• **Text excerpt**:
-------------------------

My son wins some matches and loses a handful more. However, he always enjoys playing, he doesn't scream and shout or thrash his racket into the ground. He wins and loses with the same good grace which makes me just as proud as his sporting prowess.
However, recently, he was given a real hiding by a lad of a similar age, ranking and ability. When he came off, I said 'Jesus. If you're going to play and serve like that, I think even I could take a set off you.' I always call him 'Jesus' when I am cross with him.
This lunchtime, work and school commitments finally allowed the great Brightside veteran-junior invitational challenge to take place.
He thrashed me 6-0. I took him to a couple of deuces but only because he made a couple of unforced errors and threw in a few double faults. When Sue Barker interviewed me, in a sweaty and breathless state (me not Sue) immediately afterwards, she made the preposterous claim that I only made two outright winners during the whole 24 minutes.
When I asked my son for tips to improve my all-round game, he graciously replied
'You actually weren't as bad I thought. You did get some serves in.'
I may have lost but I can tell you, I really looked the part as I strolled out onto court 14, immaculately attired in cream flannels, cream blazer with a cream holdall embossed in gold lettering with 'NB'.
We then adjourned to Asda for an emergency purchase (toilet rolls) and I cheered myself up with the purchase of Editors 'An End Has a Start'.

-------------------------

• **Records taken from a collection**:

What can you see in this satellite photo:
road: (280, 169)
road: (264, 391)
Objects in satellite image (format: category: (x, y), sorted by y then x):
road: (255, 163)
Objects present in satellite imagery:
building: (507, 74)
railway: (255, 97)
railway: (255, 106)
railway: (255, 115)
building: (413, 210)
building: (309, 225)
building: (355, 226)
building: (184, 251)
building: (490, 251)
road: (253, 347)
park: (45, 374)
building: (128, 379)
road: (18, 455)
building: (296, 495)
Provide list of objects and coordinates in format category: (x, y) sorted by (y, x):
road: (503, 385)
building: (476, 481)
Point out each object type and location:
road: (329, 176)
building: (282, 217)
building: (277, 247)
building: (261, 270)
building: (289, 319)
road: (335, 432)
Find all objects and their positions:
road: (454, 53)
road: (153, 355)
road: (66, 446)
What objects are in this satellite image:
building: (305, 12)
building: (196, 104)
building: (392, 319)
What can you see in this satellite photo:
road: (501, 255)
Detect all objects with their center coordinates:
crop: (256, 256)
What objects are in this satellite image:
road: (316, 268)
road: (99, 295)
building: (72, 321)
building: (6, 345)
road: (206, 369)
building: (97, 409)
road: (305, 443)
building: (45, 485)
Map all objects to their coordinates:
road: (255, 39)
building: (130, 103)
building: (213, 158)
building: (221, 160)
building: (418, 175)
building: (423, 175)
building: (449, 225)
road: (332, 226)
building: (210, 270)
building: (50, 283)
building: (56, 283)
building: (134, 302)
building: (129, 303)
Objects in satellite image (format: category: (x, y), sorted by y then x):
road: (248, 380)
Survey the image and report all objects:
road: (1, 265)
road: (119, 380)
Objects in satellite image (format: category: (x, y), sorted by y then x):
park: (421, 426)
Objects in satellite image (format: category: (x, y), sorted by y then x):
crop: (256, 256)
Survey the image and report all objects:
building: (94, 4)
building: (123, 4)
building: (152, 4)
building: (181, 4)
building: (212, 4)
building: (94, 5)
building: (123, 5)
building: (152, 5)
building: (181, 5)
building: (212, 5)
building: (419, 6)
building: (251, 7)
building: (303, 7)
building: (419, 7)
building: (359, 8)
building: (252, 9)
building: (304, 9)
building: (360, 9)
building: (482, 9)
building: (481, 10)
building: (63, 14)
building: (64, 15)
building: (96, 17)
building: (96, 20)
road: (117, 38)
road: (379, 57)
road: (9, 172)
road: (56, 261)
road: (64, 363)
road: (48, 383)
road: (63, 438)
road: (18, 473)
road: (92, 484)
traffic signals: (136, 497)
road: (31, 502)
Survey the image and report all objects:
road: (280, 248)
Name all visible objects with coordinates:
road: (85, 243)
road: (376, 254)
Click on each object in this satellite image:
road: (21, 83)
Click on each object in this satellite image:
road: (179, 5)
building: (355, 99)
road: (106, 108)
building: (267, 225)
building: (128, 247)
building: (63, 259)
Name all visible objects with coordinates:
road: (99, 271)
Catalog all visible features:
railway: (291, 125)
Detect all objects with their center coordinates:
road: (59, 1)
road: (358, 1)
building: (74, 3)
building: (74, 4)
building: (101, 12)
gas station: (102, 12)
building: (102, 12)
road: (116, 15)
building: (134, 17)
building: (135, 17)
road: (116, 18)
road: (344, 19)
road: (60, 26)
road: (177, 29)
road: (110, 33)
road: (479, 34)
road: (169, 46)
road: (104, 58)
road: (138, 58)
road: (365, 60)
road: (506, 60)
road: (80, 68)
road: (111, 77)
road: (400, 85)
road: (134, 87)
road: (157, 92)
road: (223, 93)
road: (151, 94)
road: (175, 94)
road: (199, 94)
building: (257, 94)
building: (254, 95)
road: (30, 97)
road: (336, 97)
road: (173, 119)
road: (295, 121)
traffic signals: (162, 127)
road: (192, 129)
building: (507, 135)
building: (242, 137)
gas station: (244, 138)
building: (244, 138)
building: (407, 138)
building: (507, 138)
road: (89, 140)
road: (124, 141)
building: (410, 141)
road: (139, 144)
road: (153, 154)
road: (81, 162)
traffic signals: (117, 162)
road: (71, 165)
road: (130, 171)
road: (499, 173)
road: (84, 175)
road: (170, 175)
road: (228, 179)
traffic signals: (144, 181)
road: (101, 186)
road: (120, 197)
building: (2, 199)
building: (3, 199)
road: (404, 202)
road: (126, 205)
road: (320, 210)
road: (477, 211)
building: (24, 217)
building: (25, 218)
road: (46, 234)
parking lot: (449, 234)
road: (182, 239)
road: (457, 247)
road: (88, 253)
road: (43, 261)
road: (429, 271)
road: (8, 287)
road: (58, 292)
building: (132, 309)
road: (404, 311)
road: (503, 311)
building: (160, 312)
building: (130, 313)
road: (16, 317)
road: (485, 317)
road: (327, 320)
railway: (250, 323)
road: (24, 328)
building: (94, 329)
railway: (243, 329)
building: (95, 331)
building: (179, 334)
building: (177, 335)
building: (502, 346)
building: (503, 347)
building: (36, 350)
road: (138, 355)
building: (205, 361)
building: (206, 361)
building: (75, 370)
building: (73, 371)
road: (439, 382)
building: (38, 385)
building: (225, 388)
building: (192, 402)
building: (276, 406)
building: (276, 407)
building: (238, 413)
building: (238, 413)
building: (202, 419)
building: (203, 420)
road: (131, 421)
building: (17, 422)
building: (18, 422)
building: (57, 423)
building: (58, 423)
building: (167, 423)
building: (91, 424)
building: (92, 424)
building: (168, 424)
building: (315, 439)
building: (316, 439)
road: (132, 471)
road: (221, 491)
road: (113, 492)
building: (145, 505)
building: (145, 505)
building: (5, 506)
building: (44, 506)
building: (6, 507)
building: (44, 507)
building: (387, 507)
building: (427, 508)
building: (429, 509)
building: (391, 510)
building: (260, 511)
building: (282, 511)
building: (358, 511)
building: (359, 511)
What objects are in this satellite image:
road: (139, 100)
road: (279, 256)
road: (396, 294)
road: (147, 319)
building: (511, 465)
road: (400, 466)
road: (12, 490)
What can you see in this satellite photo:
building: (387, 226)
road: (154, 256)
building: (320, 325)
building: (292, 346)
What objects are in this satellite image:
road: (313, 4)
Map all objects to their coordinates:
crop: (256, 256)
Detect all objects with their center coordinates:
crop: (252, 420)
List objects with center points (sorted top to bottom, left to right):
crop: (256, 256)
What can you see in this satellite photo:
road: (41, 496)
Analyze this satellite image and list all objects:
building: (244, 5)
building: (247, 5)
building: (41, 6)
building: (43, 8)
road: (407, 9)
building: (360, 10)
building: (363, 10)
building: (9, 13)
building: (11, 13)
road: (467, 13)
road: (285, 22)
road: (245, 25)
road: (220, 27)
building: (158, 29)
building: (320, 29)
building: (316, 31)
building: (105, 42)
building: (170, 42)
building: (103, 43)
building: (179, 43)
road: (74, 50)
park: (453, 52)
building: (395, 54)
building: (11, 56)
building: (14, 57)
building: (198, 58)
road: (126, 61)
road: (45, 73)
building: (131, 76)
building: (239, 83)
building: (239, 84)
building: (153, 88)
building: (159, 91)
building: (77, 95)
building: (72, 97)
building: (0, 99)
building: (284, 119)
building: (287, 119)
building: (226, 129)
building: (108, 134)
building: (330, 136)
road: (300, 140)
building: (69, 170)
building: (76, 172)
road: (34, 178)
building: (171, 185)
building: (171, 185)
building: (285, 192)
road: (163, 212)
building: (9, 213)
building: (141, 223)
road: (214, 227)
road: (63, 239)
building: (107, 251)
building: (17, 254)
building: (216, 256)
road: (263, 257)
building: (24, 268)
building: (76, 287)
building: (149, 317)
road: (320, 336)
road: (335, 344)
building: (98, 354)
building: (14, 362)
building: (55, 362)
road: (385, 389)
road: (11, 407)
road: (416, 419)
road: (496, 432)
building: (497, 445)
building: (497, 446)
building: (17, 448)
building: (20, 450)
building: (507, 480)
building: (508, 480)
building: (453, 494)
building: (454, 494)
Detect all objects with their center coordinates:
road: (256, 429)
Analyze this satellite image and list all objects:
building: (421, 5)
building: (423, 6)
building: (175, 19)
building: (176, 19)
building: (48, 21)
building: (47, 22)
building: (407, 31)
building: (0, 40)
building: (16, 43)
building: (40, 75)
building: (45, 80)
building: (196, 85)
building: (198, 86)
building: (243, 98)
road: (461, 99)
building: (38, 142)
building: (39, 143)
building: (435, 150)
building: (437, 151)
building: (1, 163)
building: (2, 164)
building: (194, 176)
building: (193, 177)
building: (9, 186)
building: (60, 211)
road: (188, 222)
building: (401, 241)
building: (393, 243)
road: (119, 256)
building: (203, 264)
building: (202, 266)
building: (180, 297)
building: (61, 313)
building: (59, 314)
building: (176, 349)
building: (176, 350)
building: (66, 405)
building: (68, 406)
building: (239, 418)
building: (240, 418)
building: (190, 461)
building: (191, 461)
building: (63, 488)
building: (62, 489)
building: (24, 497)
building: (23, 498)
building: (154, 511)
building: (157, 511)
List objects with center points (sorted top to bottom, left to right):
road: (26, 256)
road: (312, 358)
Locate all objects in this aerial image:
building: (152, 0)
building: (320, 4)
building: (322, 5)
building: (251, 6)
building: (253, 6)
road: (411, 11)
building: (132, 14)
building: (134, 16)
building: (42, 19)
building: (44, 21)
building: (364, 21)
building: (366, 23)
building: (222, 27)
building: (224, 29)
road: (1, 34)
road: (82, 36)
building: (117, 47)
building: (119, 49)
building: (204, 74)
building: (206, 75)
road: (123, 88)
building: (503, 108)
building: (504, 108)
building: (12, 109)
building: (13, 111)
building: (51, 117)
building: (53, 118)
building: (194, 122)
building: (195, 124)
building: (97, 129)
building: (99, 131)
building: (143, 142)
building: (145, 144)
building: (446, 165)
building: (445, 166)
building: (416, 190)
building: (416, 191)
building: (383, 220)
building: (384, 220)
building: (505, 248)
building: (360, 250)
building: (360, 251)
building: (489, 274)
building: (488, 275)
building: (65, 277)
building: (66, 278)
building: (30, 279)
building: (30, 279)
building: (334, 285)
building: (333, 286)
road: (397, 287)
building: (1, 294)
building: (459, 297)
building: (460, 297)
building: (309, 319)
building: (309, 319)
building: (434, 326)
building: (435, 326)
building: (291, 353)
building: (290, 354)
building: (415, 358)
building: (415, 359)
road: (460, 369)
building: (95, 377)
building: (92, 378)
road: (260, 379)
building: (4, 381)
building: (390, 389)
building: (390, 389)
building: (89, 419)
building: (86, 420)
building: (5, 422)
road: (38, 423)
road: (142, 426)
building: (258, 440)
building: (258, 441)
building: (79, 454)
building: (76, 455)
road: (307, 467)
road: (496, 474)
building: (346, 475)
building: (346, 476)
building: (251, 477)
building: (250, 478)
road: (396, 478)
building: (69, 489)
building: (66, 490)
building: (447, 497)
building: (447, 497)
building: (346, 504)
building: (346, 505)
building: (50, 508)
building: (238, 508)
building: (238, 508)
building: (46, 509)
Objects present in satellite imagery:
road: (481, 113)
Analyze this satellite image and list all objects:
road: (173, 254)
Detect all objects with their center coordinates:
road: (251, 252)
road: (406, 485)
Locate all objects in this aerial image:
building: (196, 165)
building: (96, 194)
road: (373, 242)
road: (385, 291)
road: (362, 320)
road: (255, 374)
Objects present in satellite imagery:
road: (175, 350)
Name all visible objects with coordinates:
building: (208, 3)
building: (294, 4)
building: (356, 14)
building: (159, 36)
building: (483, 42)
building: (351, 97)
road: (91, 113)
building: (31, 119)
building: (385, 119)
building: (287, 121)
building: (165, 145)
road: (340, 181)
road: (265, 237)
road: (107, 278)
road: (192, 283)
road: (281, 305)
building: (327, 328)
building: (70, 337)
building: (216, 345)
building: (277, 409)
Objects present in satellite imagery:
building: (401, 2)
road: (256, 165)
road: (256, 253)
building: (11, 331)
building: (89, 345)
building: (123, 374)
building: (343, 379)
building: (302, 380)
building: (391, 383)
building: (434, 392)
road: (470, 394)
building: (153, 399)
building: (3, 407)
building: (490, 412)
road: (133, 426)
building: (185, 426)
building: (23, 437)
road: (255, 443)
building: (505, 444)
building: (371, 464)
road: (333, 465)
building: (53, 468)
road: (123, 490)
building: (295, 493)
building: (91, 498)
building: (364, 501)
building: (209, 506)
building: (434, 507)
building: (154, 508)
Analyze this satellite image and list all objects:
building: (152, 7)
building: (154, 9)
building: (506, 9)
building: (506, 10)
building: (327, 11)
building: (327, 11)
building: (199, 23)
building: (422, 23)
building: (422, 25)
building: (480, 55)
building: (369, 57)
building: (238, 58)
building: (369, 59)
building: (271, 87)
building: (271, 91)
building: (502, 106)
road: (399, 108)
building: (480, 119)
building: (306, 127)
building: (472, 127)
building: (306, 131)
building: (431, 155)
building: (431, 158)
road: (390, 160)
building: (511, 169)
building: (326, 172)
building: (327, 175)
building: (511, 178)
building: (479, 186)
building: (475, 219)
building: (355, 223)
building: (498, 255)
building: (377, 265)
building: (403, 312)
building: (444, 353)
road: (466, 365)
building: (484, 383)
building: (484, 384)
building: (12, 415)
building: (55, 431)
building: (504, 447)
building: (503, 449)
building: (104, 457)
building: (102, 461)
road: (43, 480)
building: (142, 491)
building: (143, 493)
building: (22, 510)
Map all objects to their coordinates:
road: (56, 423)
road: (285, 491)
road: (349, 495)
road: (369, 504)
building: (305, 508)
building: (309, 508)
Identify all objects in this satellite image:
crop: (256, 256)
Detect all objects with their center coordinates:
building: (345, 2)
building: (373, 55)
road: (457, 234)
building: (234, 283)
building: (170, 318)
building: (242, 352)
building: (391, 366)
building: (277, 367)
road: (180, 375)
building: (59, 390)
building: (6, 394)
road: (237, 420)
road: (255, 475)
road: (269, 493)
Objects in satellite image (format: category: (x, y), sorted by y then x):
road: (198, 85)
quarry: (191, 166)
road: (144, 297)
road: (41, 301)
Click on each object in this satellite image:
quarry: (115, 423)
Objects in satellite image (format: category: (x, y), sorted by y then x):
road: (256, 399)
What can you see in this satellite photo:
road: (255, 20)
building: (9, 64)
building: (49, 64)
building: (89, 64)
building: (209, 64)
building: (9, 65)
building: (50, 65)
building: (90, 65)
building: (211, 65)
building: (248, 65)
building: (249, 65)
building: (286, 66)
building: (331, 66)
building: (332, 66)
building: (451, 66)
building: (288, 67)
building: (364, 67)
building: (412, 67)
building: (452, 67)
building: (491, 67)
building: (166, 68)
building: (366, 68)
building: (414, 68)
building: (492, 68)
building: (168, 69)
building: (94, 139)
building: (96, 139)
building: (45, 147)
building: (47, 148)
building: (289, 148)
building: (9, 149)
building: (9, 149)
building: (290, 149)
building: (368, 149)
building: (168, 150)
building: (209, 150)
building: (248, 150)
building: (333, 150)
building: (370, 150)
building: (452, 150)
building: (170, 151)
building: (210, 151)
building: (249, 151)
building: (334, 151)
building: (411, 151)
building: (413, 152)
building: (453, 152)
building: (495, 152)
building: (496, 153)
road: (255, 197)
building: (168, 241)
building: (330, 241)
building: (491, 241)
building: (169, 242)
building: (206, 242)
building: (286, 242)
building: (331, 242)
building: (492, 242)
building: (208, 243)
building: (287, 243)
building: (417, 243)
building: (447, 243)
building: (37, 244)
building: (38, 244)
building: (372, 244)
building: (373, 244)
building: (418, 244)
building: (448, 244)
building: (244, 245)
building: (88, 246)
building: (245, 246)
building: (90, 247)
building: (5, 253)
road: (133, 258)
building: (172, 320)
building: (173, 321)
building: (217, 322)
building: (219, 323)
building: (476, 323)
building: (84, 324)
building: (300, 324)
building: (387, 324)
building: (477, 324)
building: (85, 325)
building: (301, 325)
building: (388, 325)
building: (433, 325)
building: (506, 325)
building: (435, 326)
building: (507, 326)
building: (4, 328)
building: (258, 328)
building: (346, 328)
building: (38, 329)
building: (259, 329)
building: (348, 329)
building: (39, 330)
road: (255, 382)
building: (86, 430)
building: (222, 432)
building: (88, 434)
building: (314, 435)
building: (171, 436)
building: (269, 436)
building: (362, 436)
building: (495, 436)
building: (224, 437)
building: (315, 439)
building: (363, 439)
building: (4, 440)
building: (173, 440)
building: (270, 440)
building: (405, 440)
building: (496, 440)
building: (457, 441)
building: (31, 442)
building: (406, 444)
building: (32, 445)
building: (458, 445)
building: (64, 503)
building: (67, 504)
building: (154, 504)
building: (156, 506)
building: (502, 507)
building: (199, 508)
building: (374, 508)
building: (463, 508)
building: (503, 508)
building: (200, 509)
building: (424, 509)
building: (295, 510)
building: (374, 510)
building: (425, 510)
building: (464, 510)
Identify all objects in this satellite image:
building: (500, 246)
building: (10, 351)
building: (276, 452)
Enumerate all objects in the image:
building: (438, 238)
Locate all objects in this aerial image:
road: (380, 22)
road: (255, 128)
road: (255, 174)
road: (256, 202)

-------------------------

• **Aim of the exercise**: Quote the tennis text word for word, beginning at the words "This lunchtime, work" and stopping after the words "lettering with 'NB'.".

• **Task result**:
This lunchtime, work and school commitments finally allowed the great Brightside veteran-junior invitational challenge to take place.
He thrashed me 6-0. I took him to a couple of deuces but only because he made a couple of unforced errors and threw in a few double faults. When Sue Barker interviewed me, in a sweaty and breathless state (me not Sue) immediately afterwards, she made the preposterous claim that I only made two outright winners during the whole 24 minutes.
When I asked my son for tips to improve my all-round game, he graciously replied
'You actually weren't as bad I thought. You did get some serves in.'
I may have lost but I can tell you, I really looked the part as I strolled out onto court 14, immaculately attired in cream flannels, cream blazer with a cream holdall embossed in gold lettering with 'NB'.